*PASSAGE*.
= Beginning of Section =
Publication information
- Schedule: Monthly
- Format: Limited series
- No. of issues: 7
- Main character(s): Hal Jordan Oliver Queen Batwoman Ray Palmer Freddy Freeman Mikaal Tomas Congorilla Supergirl

Creative team
- Written by: James Robinson
- Artist(s): Mauro Cascioli (1-5, 7) Scott Clark (5-7) (Ardian Syaff) on #1 and #5 Ibraim Roberson (7)
- Letterer: Steve Wands
- Colorist(s): Mauro Cascioli (1-5) Siya Oum (6-7)
- Editor(s): Eddie Berganza Adam Schlagman

Collected editions
- Hardcover: ISBN 1-4012-2567-5

= Justice League: Cry for Justice =

2009 limited comic book series

Justice League: Cry for Justice is a seven-issue comic book limited series, written by James Robinson, drawn by Mauro Cascioli, and published by DC Comics in 2009. It follows the adventures of a spin-off Justice League, led by Justice League veterans Green Lantern (Hal Jordan) and Green Arrow, and composed of Starman (Mikaal Tomas), Congorilla, Freddy Freeman, the Atom (Ray Palmer), and Supergirl (Kara Zor-El). They are seeking a more proactive stand for seeking justice following the apparent deaths of long-standing Justice League members Batman and Martian Manhunter during the Final Crisis event.

==Publication history==
James Robinson and Mauro Cascioli announced that they would be starting a new Justice League series at Wizard World LA 2008. Robinson stated that this series would be about "justice and seeking justice, rather than responding to emergencies, letting the problems come to them, and being almost entirely reactive". Robinson revealed that the team would be brought together by a murder, and that it would be tied to Final Crisis.

Robinson explained that, "Hal Jordan decides that he wants a pro-active team. This team will go after the equivalent of the FBI's most wanted list, sometimes in different countries, sometimes through time. It's a nice eclectic team of established teams and some oddball characters I've thrown in". He also said that, "the difference is, the Justice League of America is all about the League, it's a family. While this is about justice. It's all about bringing in the bad guys".

The planned on-going series was changed to a seven-issue mini-series, the first issue of which went on sale July 1, 2009.
= End of Section =
*DATA FOR REVIEW*.
= Beginning of Section =
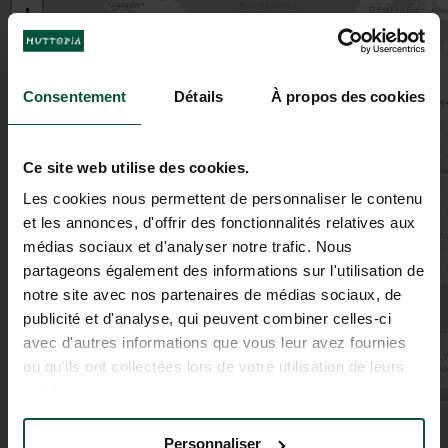
+
−
Consentement
Détails
À propos des cookies
Ce site web utilise des cookies.
Les cookies nous permettent de personnaliser le contenu
et les annonces, d'offrir des fonctionnalités relatives aux
médias sociaux et d'analyser notre trafic. Nous
partageons également des informations sur l'utilisation de
notre site avec nos partenaires de médias sociaux, de
publicité et d'analyse, qui peuvent combiner celles-ci
avec d'autres informations que vous leur avez fournies
ou qu'ils ont collectées lors de votre utilisation de leurs
services.
Personnaliser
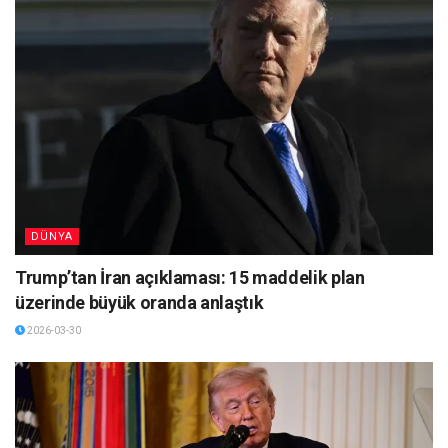
DÜNYA
Trump’tan İran açıklaması: 15 maddelik plan
üzerinde büyük oranda anlaştık
2026-03-30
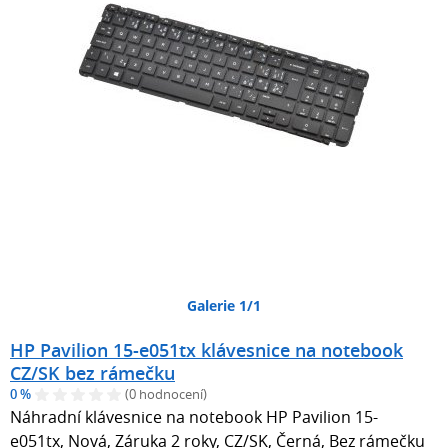
Galerie 1/1
HP Pavilion 15-e051tx klávesnice na notebook
CZ/SK bez rámečku
0 %
(0 hodnocení)
Náhradní klávesnice na notebook HP Pavilion 15-
e051tx, Nová, Záruka 2 roky, CZ/SK, Černá, Bez rámečku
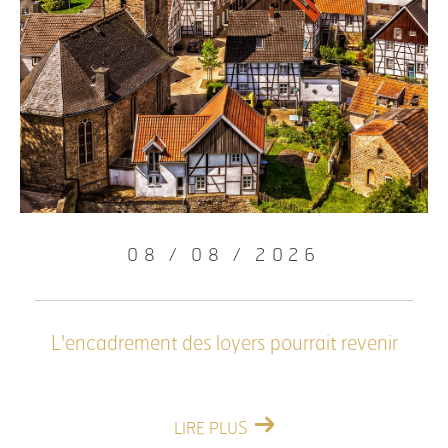
08 / 08 / 2026
L'encadrement des loyers pourrait revenir
LIRE PLUS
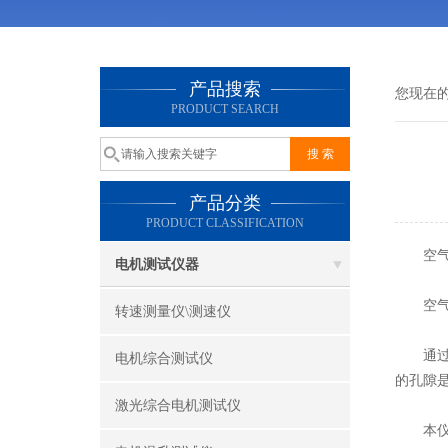
产品搜索
您现在
PRODUCT SEARCH
产品分类
PRODUCT CLASSIFICATION
空气负
电机测试仪器
空气负
转速测量仪\测速仪
通过带
电机综合测试仪
的孔隙
激光综合电机测试仪
本仪器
= End of Section =
*PROBLEMS AND TASKS*.
- A) Using the text on Justice League: Cry for Justice, answer these:
(i) Who is listed as the letterer?
(ii) At which event did James Robinson and Mauro Cascioli announce the new series?
(iii) On what date did the first issue go on sale?
- B) Pick up the text on Justice League: Cry for Justice after its final sentence and carry it forward.

*RESPONSES TO THE TASKS*.
- A)
(i) Steve Wands
(ii) Wizard World LA 2008
(iii) July 1, 2009

- B)
==Foreshadowing from previous series==
In Final Crisis: Requiem, Hal Jordan and Oliver Queen contemplate the implications of having Martian Manhunter's killer run free. Writer Peter Tomasi confirms this, explicitly saying that, "J'onn's death will have repercussions... when the rage and anger is channeled by some of the big guns, especially Hal Jordan".

In Justice League of America vol. 2, #31, Hal and Oliver have a disagreement with Black Canary, the wife of Oliver and current chairwoman of the Justice League, over the formation of the "new league".

==Plot==
After a heated argument with the other members of the Justice League about bringing villains to justice, Green Lantern and Green Arrow quit the Justice League to hunt for villains who were part of the Secret Society. Ray Palmer and Ryan Choi team up to beat up Killer Moth for information about the theft of some of Ray's technology. After being tortured by Palmer, Killer Moth reveals that the person who hired him was Prometheus. Starman (Mikaal Tomas) is distraught over the death of his boyfriend, Tony, who died when a group of villains attacked S.T.A.R. Labs. In Africa, Congorilla mourns the loss of his tribe and the death of Freedom Beast.

Starman and Congorilla meet and decide to find Shade. In Central City, Jay Garrick meets up with the Atom and Shazam to investigate the theft of cosmic treadmill technology from the Flash Museum. Green Lantern and Green Arrow defeat a group of villains that includes Prometheus, and are joined by Ray Palmer, Shazam, and Supergirl.

Green Lantern, Green Arrow, and Ray proceed to question Prometheus, but soon learn that it is Clayface impersonating him. They realize they have fallen into a trap just as a bomb goes off. At his headquarters, the real Prometheus brags to I.Q. that he has a plan in mind larger than his foes realize. Prometheus also revels at having killed Global Guardians members Tasmanian Devil, Gloss, and Sandstorm.

Freddy Freeman manages to save the others from Clayface's bomb. Deciding they need help, they go to the Justice League of America. Jay Garrick races home to find the Shade waiting to speak to him. Congorilla and Starman seek out Animal Man for help.

On the JLA satellite, the League has issues with Green Lantern and Green Arrow. The Guardian arrives with a device he recovered in Metropolis that the team discovers is a teleporter. Suddenly, Red Arrow shows up with his right arm ripped off. The others race to help Red Arrow, while Supergirl confronts Red Arrow's attacker, Shazam.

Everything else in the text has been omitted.